Tuning-Free Long Video Generation via Global-Local Collaborative Diffusion
Yongjia Ma, Junlin Chen, Donglin Di, Qi Xie, Lei Fan, Wei Chen, Xiaofei Gou, Na Zhao, Xun Yang
TL;DR
This work tackles the challenge of generating high-fidelity, coherent long videos without tuning or retraining. It introduces Global-Local Collaborative Denoising (GLCD) to model the long-video denoising trajectory through a global path that captures long-range dependencies and a local path that smooths frame-to-frame transitions, combined in a unified optimization. A Noise Reinitialization strategy boosts motion diversity and temporal alignment, while Video Motion Consistency Refinement (VMCR) uses gradient-based latent optimization to align both pixel- and frequency-domain motion cues. Empirically, the method, when plugged into a pre-trained short-video diffusion model like CogVideoX, extends generation from under 50 frames to over 1,000 frames with superior temporal coherence and visual fidelity, outperforming prior tuning-free long-video approaches.

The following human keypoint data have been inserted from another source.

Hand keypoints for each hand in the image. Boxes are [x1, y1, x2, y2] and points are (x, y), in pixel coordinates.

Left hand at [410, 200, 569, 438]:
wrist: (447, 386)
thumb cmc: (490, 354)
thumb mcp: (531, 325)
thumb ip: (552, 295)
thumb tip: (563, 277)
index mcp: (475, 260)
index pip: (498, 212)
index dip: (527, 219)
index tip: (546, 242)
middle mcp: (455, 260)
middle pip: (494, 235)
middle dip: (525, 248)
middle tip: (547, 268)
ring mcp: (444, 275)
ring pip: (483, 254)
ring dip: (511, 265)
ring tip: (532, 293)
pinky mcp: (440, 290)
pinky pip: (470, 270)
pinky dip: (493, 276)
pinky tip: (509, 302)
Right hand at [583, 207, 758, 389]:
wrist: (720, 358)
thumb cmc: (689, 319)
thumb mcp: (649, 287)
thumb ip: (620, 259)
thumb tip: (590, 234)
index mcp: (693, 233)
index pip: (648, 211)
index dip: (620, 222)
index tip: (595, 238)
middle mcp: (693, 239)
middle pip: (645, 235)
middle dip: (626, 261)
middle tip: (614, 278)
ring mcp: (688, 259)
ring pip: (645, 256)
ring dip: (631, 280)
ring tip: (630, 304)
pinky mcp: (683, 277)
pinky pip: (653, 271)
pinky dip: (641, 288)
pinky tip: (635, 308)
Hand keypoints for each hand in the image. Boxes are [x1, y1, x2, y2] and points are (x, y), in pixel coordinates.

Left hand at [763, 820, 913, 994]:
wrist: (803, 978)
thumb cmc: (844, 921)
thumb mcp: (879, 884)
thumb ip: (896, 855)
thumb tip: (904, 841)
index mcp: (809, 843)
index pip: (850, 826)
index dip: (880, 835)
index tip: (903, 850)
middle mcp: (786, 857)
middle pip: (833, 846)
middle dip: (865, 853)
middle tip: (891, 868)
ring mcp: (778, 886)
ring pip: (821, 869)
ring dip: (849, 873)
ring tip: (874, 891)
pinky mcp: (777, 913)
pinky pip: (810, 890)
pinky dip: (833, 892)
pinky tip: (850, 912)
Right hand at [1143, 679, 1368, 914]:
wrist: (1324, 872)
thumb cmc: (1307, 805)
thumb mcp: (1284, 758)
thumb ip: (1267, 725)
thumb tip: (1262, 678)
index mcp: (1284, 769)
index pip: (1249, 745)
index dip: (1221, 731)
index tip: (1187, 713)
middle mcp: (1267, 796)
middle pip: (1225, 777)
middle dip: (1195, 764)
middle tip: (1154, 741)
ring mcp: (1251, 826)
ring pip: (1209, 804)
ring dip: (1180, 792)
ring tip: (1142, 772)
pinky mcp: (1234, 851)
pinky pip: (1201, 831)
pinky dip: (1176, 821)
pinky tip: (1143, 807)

The approach demonstrates strong scalability and practical impact for production-quality long video synthesis without additional training requirements.
Abstract
Creating high-fidelity, coherent long videos is a sought-after aspiration. While recent video diffusion models have shown promising potential, they still grapple with spatiotemporal inconsistencies and high computational resource demands. We propose GLC-Diffusion, a tuning-free method for long video generation. It models the long video denoising process by establishing denoising trajectories through Global-Local Collaborative Denoising to ensure overall content consistency and temporal coherence between frames. Additionally, we introduce a Noise Reinitialization strategy which combines local noise shuffling with frequency fusion to improve global content consistency and visual diversity. Further, we propose a Video Motion Consistency Refinement (VMCR) module that computes the gradient of pixel-wise and frequency-wise losses to enhance visual consistency and temporal smoothness. Extensive experiments, including quantitative and qualitative evaluations on videos of varying lengths (\textit{e.g.}, 3\times and 6\times longer), demonstrate that our method effectively integrates with existing video diffusion models, producing coherent, high-fidelity long videos superior to previous approaches.